The new year is here, which means only one thing: Many people are dieting to lose fat and get beach-ready. The good news is, dieting helps us get lean and look better with each passing week. The bad news is, our gym performance tends to drop, which can be disheartening. To offset this, we have put together a list of four things you need to do as you diet to stay strong and athletic. Let's dive in.

1. Lose weight more slowly

How quickly you choose to lose weight will significantly impact your well-being, energy levels, performance, and ability to preserve muscle mass. The best way to maintain your gym performance is to lose weight more slowly. According to some research, a weekly weight loss rate of around 0.7 percent appears optimal. For example, if you initially weigh 180 pounds (81 kg), this would mean aiming for weight loss of just over a pound (450 g) per week.

2. Get plenty of protein

Protein is essential because it provides us with amino acids - the building blocks of life. When dieting, we are at a higher risk of losing muscle mass. However, by getting enough protein, we provide the body with the nutrients it needs to repair muscle after exercise, strengthen it, and, most importantly, keep it around.

Plus, protein is highly satiating and makes consuming fewer calories for fat loss easier. According to general guidelines, we should aim for an intake of around a gram per pound of body weight. So, if you weigh 180 pounds, aim for up to 180 grams of protein daily. In addition, you might want to track some of your food to understand your daily intake better.

3. Trim the fluff from your training

While dieting, learning how to preserve your energy is crucial. Meaning, you need to take a look at your training and ask yourself, "Which parts of this training program are essential, and which ones could I live without for a while?"

Benjamin Schnabel is a Personal Trainer and the co-founder of the fitness app Alpha Progression. He recommends the Pareto rule (80-20), strategies that require only 20% of effort but give 80% of the potential possible results. Focus on the most important things, such as:

  1. Manage the time to train regularly;
  2. Start with a training plan that does not include too much exotic stuff;
  3. Do not bury the head in the sand when something does not work out.

Following this is much more time-saving and gives much better results. And by doing so, you can narrow your focus on select few activities you deem essential and cut back on everything else.

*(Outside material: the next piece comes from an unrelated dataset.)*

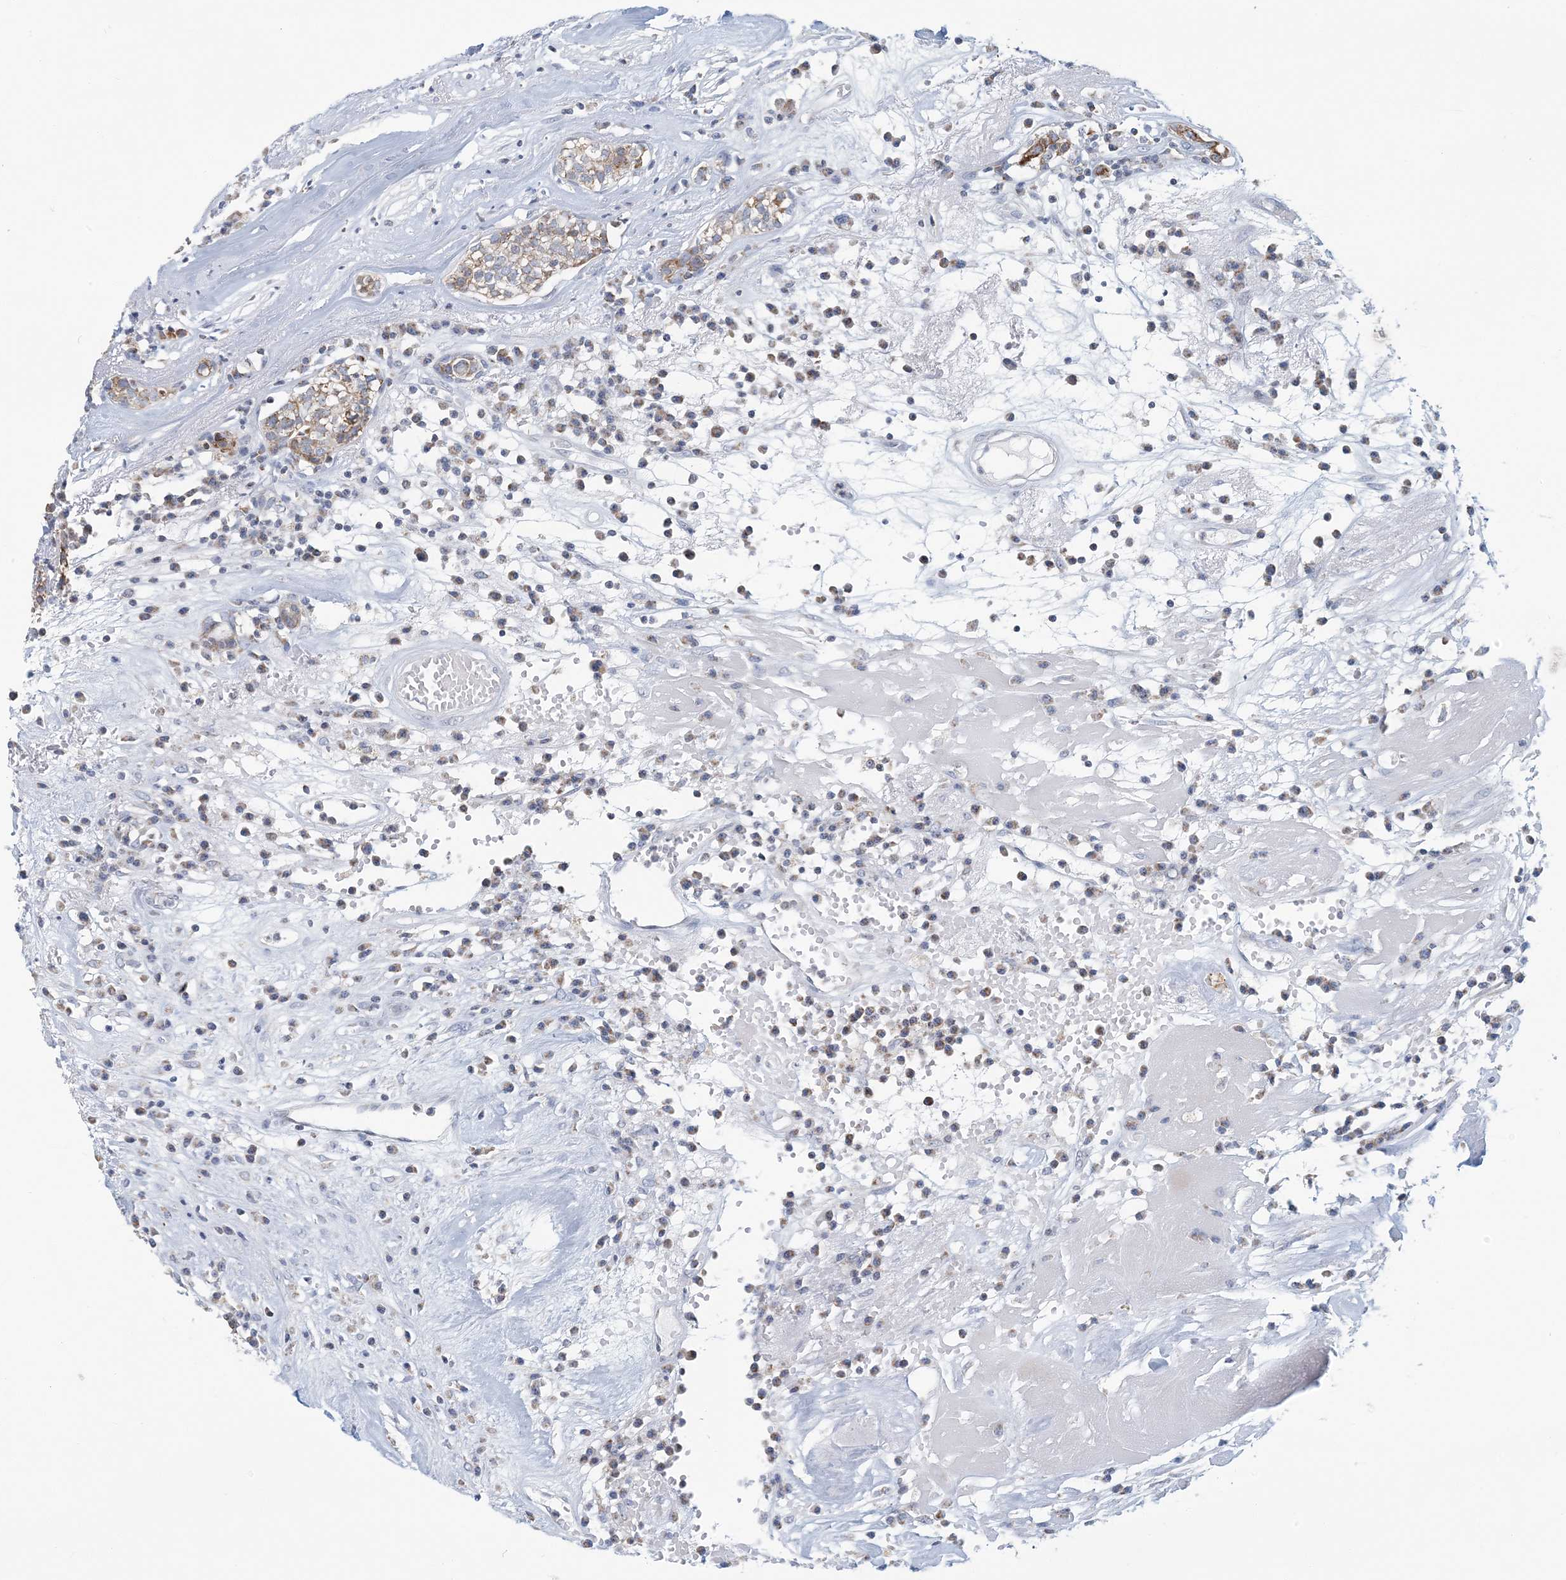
{"staining": {"intensity": "moderate", "quantity": ">75%", "location": "cytoplasmic/membranous"}, "tissue": "head and neck cancer", "cell_type": "Tumor cells", "image_type": "cancer", "snomed": [{"axis": "morphology", "description": "Adenocarcinoma, NOS"}, {"axis": "topography", "description": "Salivary gland"}, {"axis": "topography", "description": "Head-Neck"}], "caption": "Protein staining of head and neck adenocarcinoma tissue exhibits moderate cytoplasmic/membranous positivity in approximately >75% of tumor cells.", "gene": "BDH1", "patient": {"sex": "female", "age": 65}}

Another reason to trimm the full is that you will not maintain your performance across as many activities simply because you will not have as much energy available. So, you need to trim down and focus on retaining your strength by focusing on core lifts. For most people, this means reducing the amount of accessory and isolation exercises you do and instead focusing mainly on the core barbell lifts like deadlifts, squats, and bench press.

4. Be mindful of your carb intake

Carb timing makes no difference when eating more food and building muscle. But things change when you are getting leaner, and energy is cut short. Specifically, you should consume some carbs soon before your training sessions and right after finishing them. 

Having carbs before your workout will provide you with the energy you need to push through and perform well. In addition, the post-workout carbs will kickstart the recovery process by replenishing lost glycogen (the complex carb form we store in our muscles and liver). This, in turn, will allow for muscle protein synthesis to occur uninterrupted and let us recover as best as we can, given the circumstances.

Conclusion

There are different ways to achieve these goals - what works for you might not work for someone else (and vice-versa). Find the scenario which works for you; at your desired pace.

Another tip Benjamin shared with HotelGyms.com, be specific. It is better to set a goal of "losing 10 kg by May 1, 2024" than "I want to have lost weight by May 1, 2024". The latter is not binding. Even studies show that these vague goals tend to be achieved less.